He is not teaching 'rubber-necking'. The outside shoulder is not pushing out of the prescribed circle. He is giving his face to the trainer willingly. The trainer is 'picking' at him until he gives him more bend through the neck than he is asking for. He is wanting the horse to NOT straighten back up and NOT try to escape the bend he is asking for. That would be the resistance you are trying to get rid of. Horses that have a lot of 'push-back' and keep trying to escape the exercise, are not as good a prospect or are not ready to ask for the turn-around. It is just right if you get this kind of turn-around when you first ask. He is doing it just right.

'Rubber-necking' is something a horse initiates when it is trying to escape the rider's intent. 'Softness' is what you get when the horse is accepting the 'over-flexion' because you are asking for it. This horse is very obviously between the riders legs so it is not rubber-necking at all.

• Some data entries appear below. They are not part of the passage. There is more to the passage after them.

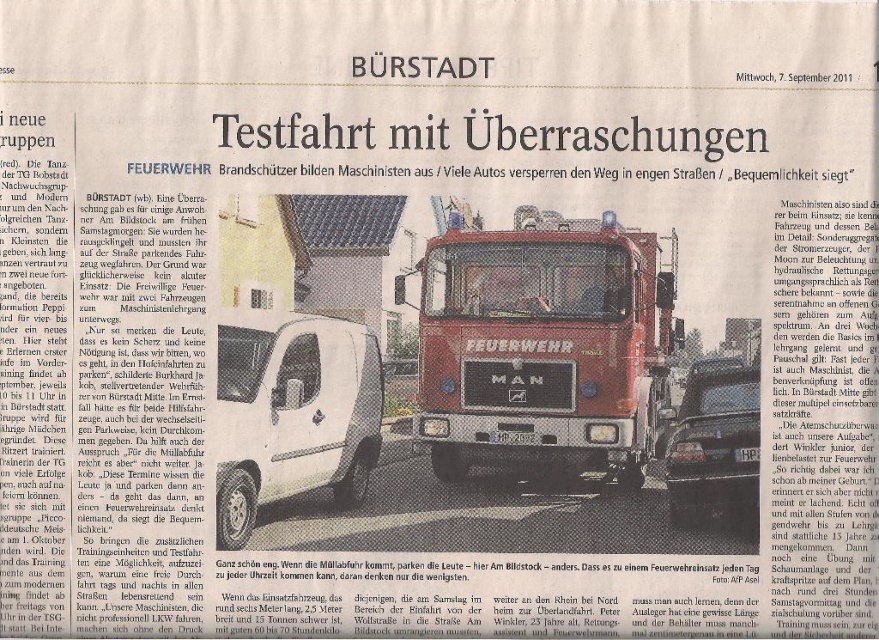
Does point (659, 417) come farther from viewer compared to point (340, 477)?

Yes.

The image size is (879, 640). What do you see at coordinates (543, 344) in the screenshot?
I see `red glossy fire truck at center` at bounding box center [543, 344].

Based on the photo, measure the distance between point (570, 416) and camera.

32.40 feet

I want to click on red glossy fire truck at center, so click(x=543, y=344).

Who is taller, red glossy fire truck at center or shiny black car at center?

red glossy fire truck at center is taller.

Consider the image. Does red glossy fire truck at center have a smaller size compared to shiny black car at center?

Actually, red glossy fire truck at center might be larger than shiny black car at center.

Describe the element at coordinates (543, 344) in the screenshot. I see `red glossy fire truck at center` at that location.

At what (x,y) coordinates should I click in order to perform the action: click on red glossy fire truck at center. Please return your answer as a coordinate pair (x, y). The height and width of the screenshot is (640, 879). Looking at the image, I should click on pos(543,344).

Find the location of `white matte van at center`. white matte van at center is located at coordinates (292, 416).

Is white matte van at center thinner than shiny black car at center?

Incorrect, white matte van at center's width is not less than shiny black car at center's.

Is point (253, 452) positioned before point (750, 458)?

No, (253, 452) is further to viewer.

This screenshot has width=879, height=640. I want to click on white matte van at center, so click(292, 416).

Let me give you some of the reasoning behind the amount of flexion and bend being asked for. You always 'over-ask'. You always ask for more than you need and more than you will accept in the finished product. You want horses to lope on a prescribed circle until you ask it to leave the circle and go straight or go somewhere else. If you set a horse on a circle,it should stay on that circle with the correct bend and no resistance for 100 circles if that is what you want -- and he should it on a loose inside rein You cannot have it straightening itself out until you ask it to do that. Exercises like the one he is doing, teach this. He is being 'abrupt' every time the horse does not leave its head where he put it. He is also 'dropping' the rein instead of just moving his hand forward when the horse has earned a loose rein by doing the right thing. These are all of the things he wants to in place before he asks the horse to turn around.

This guy can come and ride any of my horses any time he wants to.


----------



## Amanda B (Aug 15, 2012)

^^^ That makes a lot of sense to me, and really correlates with what I see happening in the video. I do believe he knows what he's doing, his explanation, word choice just doesn't jive.


----------